Console games MUST be plug-and-play. They sell to the mass market, to people who already struggle with rudimentary menus and for whom any kind of glitch means a tech support call.

I’ve had issues with modern games with video drivers, joystick drivers, mouse drivers, audio cards, etc. To support multiple graphics cards they have to have pages full of options for turning on and off graphics features to ensure the game works with low end cards while taking advantage of the high end cards. A console game can’t tolerate that kind of stuff.

What are you talking about? He can’t play those games, because he doesn’t have a gaming PC. Even so he manages to play many games.

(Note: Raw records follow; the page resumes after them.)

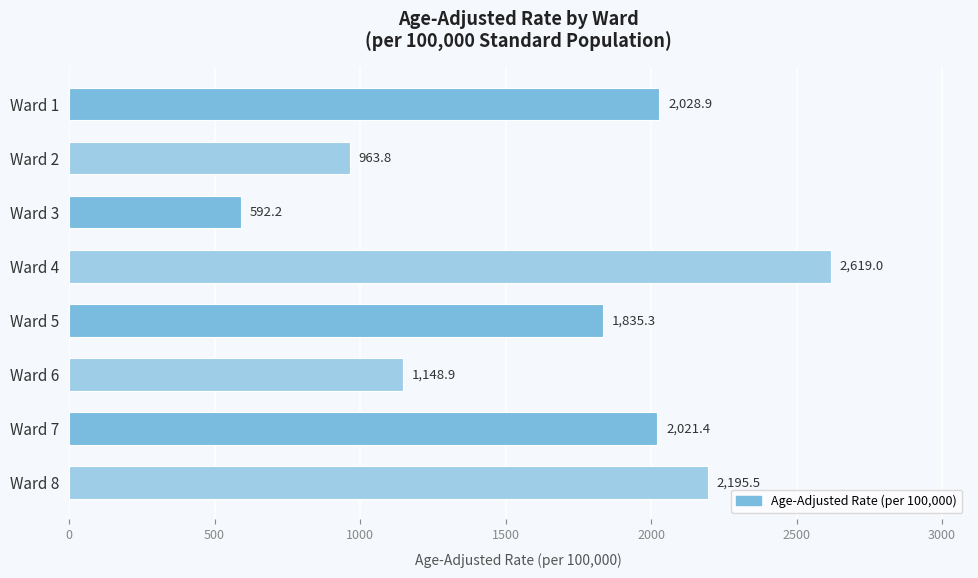

Is it true that the value at Ward 7 is 544.5?

False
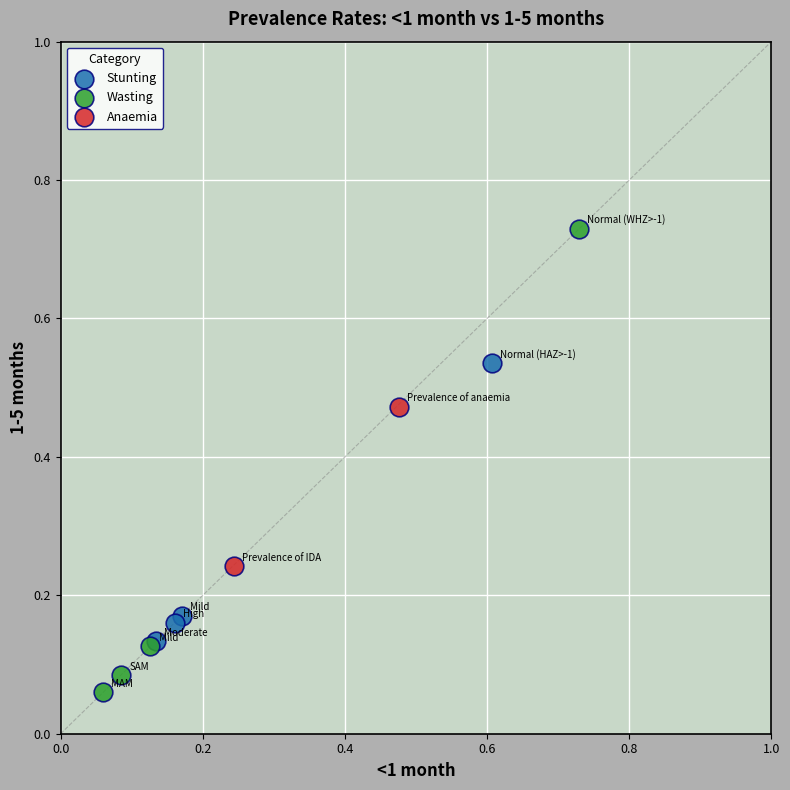

What are all the series names shown in the legend?

Stunting, Wasting, Anaemia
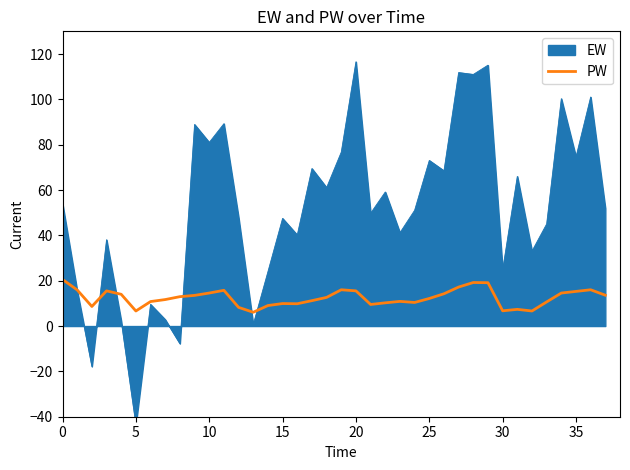

What is the maximum value for PW?

20.6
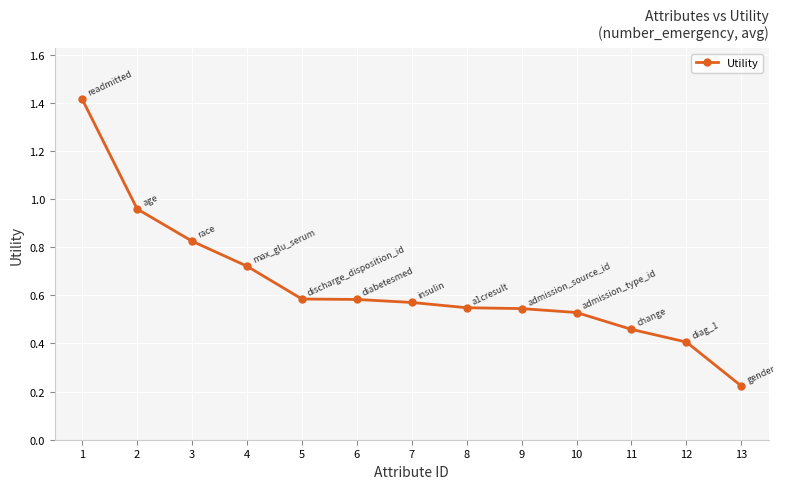

What is the sum of the values at 1 and 8?

2.0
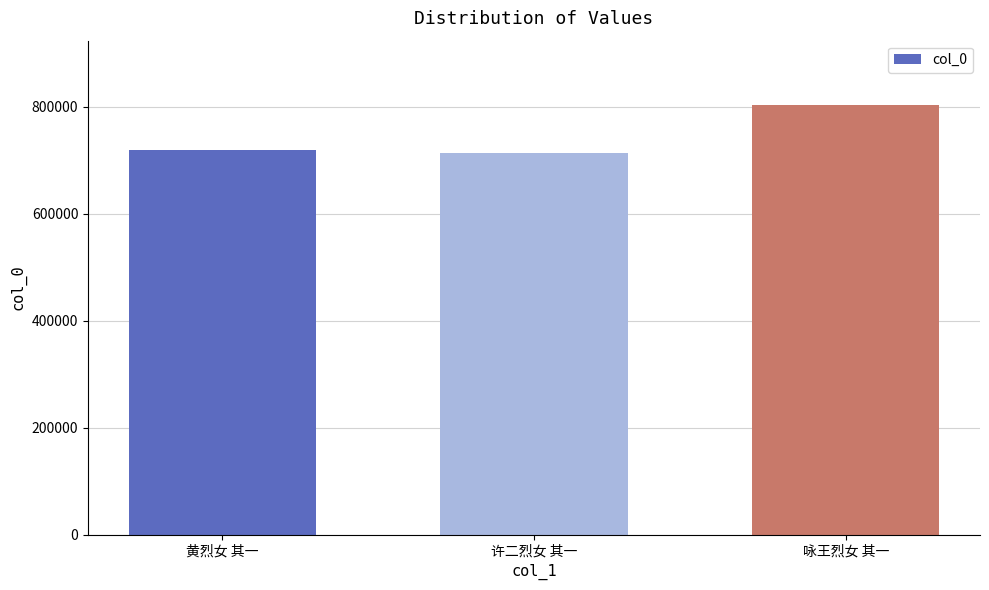

Does the chart contain any negative values?

No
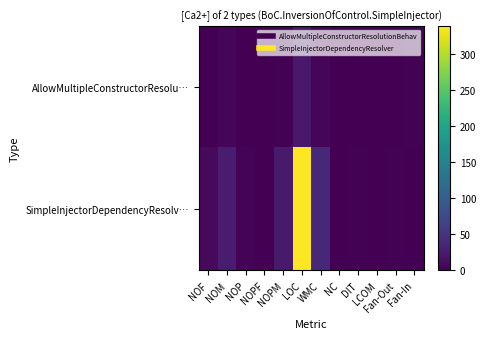

What is the spread (max minus min) of values at WMC?

34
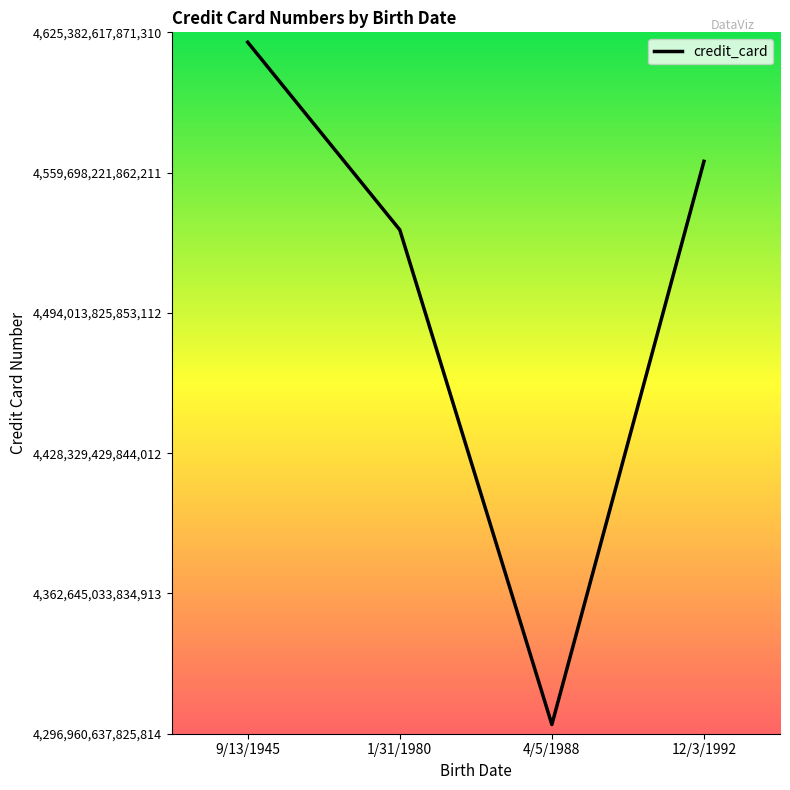

What position from the left is 4/5/1988?

3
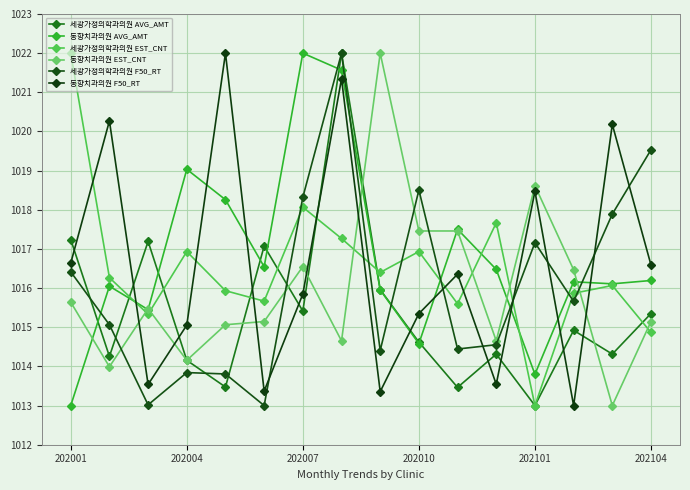

Count the number of categories in the chart.

16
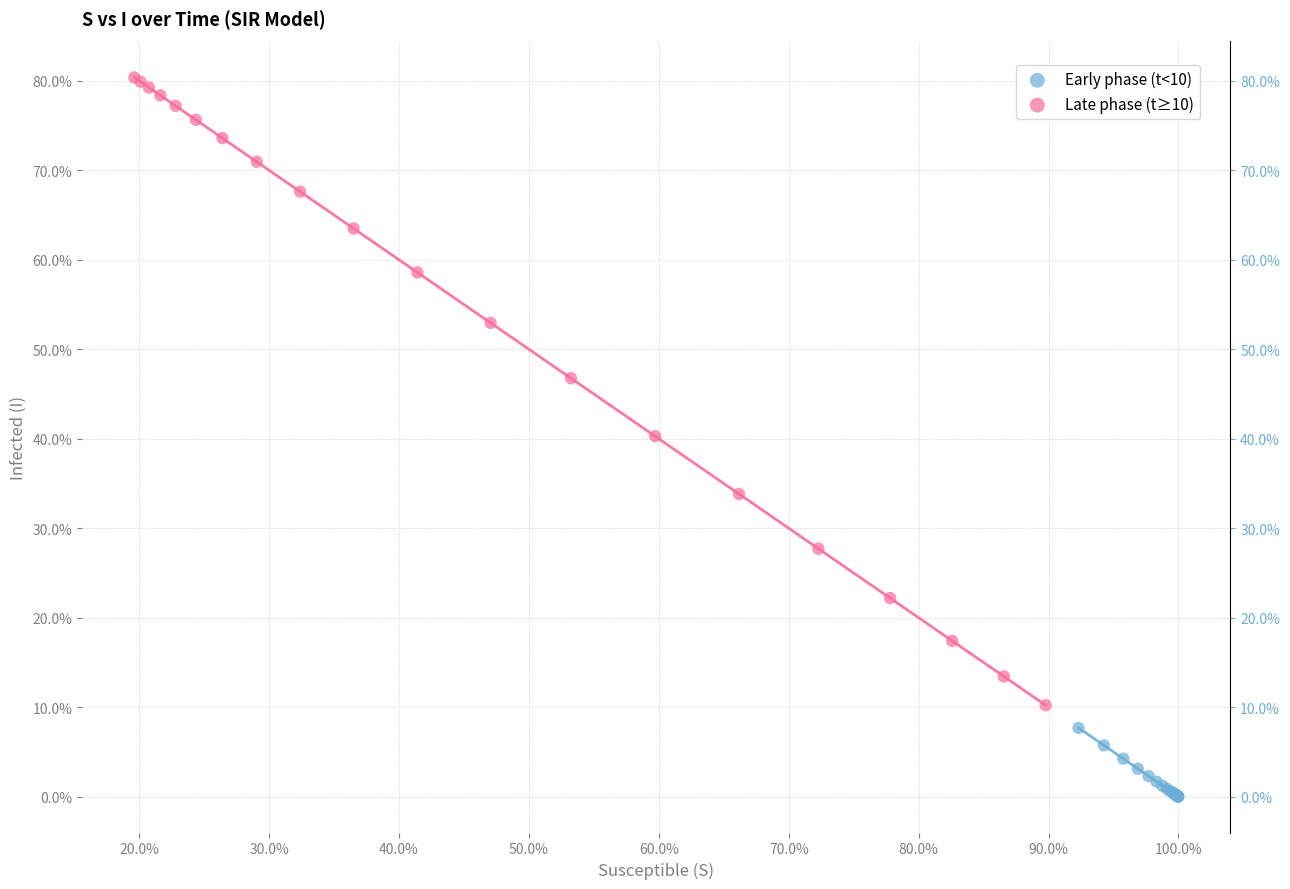

Which series contains the lowest Y value?

Early phase (t<10)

I really don’t know what API’s and how they help developers have to do with non-gaming PC’s.

Care to enlighten me?

Since when? Not this gen, that’s for sure. Just take a look at ANY forum board where the topic is consoles games and you’ll see similar issues. Stuttering, frame drops, poor performance, etc. Red ring of death much? How about updates to firmware or games that mess up online gameplay, or ruins saved games?

This gen has had a lot of growing pains.

That’s precisely what Airk is talking about. Because of his particular configuration, he can play some games but not others. Which is always an issue with PCs, but never (or at least, shouldn’t be) with consoles.

But that has nothing to do with the original point of discussion I was responding to. Hence my question as to what his point is.

The main point was “Developers have to program around millions of perturbations on PC”. My response was that no, programmers use the API’s to abstract the hardware.

I also pointed out that yes, devs do have to target a wider range of hardware, but that that effort is not such a big deal, given that indie studios with shoestring budgets can manage it. Of course, a game that is targeting a mid-range to a high end PC (say ARMA II) is not going to be played on a netbook. Again, I’m not sure what that has to do with the original point.

This is overstating things from the console perspective just a bit.

Games that have “stuttering, frame drops, poor performance, etc.” are poorly made games. Console games (and PC games) have been made that way for decades. The only difference is that now console game publishers can push out a patch to fix them.

And yes, I believe PC gamers put up with this shit a lot more. It’s a running theme in the Penny Arcade newsposts. In fact, Tycho wrote something to this effect just the other day.